Collected data:
★ ★ ★ ★ ★ ★ ★
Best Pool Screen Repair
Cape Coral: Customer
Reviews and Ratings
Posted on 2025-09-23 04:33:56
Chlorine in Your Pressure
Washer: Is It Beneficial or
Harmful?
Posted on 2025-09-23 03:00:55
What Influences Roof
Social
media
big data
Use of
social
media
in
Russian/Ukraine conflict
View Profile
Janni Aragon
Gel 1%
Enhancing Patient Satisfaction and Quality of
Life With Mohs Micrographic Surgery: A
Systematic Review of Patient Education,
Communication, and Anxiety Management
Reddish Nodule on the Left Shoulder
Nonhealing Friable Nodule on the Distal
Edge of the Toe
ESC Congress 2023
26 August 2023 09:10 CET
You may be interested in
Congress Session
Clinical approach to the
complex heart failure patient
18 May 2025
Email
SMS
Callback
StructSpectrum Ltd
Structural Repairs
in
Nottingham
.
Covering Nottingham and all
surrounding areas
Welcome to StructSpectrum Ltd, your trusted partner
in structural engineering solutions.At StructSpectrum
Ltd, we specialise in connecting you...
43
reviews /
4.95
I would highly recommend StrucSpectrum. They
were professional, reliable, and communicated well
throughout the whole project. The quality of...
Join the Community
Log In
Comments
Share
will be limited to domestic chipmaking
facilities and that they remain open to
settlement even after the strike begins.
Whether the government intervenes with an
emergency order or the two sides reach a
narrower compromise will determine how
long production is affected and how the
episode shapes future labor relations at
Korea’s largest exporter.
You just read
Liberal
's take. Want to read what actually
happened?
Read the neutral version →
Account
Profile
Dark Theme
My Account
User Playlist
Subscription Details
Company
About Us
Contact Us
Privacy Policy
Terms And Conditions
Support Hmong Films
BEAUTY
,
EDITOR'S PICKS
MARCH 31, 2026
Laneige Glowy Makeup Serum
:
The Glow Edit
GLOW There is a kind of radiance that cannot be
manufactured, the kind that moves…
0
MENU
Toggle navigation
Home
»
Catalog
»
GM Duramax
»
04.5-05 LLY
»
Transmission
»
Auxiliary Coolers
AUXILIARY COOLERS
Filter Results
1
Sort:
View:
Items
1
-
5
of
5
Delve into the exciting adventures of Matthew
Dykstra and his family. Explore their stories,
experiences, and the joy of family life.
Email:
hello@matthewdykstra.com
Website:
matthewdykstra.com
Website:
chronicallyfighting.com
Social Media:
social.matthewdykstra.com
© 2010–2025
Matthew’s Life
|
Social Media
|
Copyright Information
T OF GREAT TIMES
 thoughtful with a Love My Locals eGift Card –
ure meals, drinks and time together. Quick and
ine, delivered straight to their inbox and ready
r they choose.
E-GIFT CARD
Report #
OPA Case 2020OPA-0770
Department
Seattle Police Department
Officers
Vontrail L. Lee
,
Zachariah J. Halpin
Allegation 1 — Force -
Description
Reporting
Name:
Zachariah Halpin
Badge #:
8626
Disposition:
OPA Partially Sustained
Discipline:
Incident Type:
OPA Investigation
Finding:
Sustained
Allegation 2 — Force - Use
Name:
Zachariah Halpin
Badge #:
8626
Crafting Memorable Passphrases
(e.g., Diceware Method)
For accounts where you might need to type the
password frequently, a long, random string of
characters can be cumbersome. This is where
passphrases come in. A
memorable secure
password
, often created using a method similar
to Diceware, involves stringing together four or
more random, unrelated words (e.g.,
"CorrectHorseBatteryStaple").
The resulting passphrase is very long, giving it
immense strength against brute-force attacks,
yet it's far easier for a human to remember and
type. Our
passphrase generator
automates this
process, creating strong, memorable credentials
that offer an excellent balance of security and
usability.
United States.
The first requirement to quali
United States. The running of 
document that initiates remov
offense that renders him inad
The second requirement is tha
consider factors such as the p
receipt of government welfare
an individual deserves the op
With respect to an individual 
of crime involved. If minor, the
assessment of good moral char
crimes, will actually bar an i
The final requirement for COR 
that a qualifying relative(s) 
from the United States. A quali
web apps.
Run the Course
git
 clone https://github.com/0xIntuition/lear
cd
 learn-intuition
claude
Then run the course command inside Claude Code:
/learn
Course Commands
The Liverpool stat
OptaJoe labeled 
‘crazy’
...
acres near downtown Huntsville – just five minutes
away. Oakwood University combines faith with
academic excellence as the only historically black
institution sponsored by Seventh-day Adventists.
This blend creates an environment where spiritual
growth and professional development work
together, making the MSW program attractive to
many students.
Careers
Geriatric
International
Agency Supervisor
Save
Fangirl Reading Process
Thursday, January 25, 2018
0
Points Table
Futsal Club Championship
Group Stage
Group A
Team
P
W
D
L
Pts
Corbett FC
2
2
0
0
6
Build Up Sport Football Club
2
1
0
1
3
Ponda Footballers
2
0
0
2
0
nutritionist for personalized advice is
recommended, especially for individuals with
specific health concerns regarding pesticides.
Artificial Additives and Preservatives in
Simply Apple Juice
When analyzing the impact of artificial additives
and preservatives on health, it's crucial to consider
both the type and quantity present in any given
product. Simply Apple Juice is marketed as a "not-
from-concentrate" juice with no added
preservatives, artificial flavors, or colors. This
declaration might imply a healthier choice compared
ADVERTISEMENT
★ ★ ★ ★ ★ ★ ★
Only the count is wanted. Count the lines of the data above that include the string "just".

- _Response box_
2